◆ **What is required**
Can you edit the stretch of lines that opens with the line containing "- **CPU**: 4+ cores" and closes with the one containing "[Quick Start Guide](quickstart.md)!*" so that "Documentation" becomes "Reference" and nothing else changes? Return only those lines.
——————————
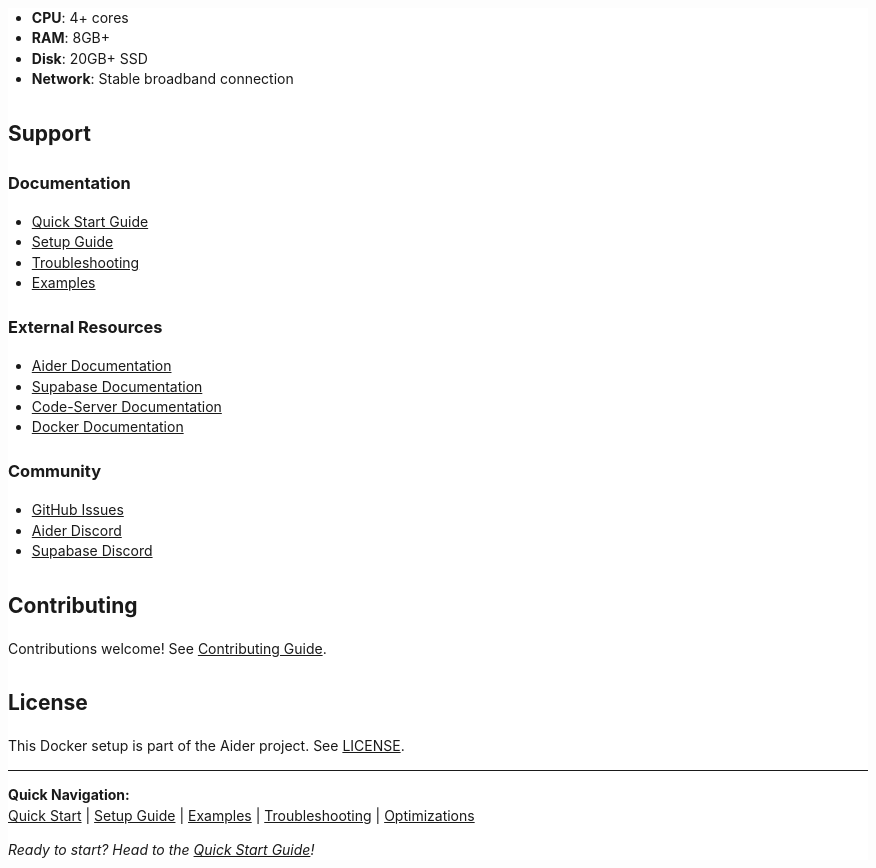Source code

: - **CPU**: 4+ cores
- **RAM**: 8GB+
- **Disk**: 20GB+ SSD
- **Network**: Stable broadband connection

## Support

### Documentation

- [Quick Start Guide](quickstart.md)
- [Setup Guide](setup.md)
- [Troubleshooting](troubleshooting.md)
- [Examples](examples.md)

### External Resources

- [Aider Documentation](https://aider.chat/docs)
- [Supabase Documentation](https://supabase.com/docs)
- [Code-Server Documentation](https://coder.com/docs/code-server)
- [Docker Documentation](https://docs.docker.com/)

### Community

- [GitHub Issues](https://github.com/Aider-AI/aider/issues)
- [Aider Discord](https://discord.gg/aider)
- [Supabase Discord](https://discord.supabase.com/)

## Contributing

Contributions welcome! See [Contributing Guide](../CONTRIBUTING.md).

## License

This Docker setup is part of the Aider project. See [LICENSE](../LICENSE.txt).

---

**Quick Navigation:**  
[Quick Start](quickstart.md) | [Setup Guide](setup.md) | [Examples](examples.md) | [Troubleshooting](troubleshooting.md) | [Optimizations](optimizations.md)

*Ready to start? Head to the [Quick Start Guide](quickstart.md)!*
——————————
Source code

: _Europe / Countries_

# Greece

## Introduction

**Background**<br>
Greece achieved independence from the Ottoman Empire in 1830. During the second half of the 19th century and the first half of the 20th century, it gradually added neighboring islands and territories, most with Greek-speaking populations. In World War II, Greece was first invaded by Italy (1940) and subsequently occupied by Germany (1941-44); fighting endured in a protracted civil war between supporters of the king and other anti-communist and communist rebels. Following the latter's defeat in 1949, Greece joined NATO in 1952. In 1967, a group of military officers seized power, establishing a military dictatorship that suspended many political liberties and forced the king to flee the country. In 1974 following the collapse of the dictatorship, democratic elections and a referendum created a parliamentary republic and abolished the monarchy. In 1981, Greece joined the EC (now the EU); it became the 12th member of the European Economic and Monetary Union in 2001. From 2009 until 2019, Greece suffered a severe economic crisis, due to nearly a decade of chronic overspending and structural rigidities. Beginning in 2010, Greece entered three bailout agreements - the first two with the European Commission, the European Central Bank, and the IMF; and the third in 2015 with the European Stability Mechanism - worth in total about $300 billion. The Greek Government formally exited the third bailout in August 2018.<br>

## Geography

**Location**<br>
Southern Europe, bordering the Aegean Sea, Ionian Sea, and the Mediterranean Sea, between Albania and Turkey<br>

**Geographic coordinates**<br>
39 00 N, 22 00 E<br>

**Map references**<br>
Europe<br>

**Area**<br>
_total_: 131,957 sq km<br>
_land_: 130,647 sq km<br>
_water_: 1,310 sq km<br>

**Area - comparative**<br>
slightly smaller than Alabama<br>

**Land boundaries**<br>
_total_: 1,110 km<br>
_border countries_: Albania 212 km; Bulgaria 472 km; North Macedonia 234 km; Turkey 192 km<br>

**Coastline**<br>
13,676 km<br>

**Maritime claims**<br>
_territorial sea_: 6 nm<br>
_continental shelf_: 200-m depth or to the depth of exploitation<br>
——————————
◆ **Answer box**
: - **CPU**: 4+ cores
- **RAM**: 8GB+
- **Disk**: 20GB+ SSD
- **Network**: Stable broadband connection

## Support

### Reference

- [Quick Start Guide](quickstart.md)
- [Setup Guide](setup.md)
- [Troubleshooting](troubleshooting.md)
- [Examples](examples.md)

### External Resources

- [Aider Reference](https://aider.chat/docs)
- [Supabase Reference](https://supabase.com/docs)
- [Code-Server Reference](https://coder.com/docs/code-server)
- [Docker Reference](https://docs.docker.com/)

### Community

- [GitHub Issues](https://github.com/Aider-AI/aider/issues)
- [Aider Discord](https://discord.gg/aider)
- [Supabase Discord](https://discord.supabase.com/)

## Contributing

Contributions welcome! See [Contributing Guide](../CONTRIBUTING.md).

## License

This Docker setup is part of the Aider project. See [LICENSE](../LICENSE.txt).

---

**Quick Navigation:**  
[Quick Start](quickstart.md) | [Setup Guide](setup.md) | [Examples](examples.md) | [Troubleshooting](troubleshooting.md) | [Optimizations](optimizations.md)

*Ready to start? Head to the [Quick Start Guide](quickstart.md)!*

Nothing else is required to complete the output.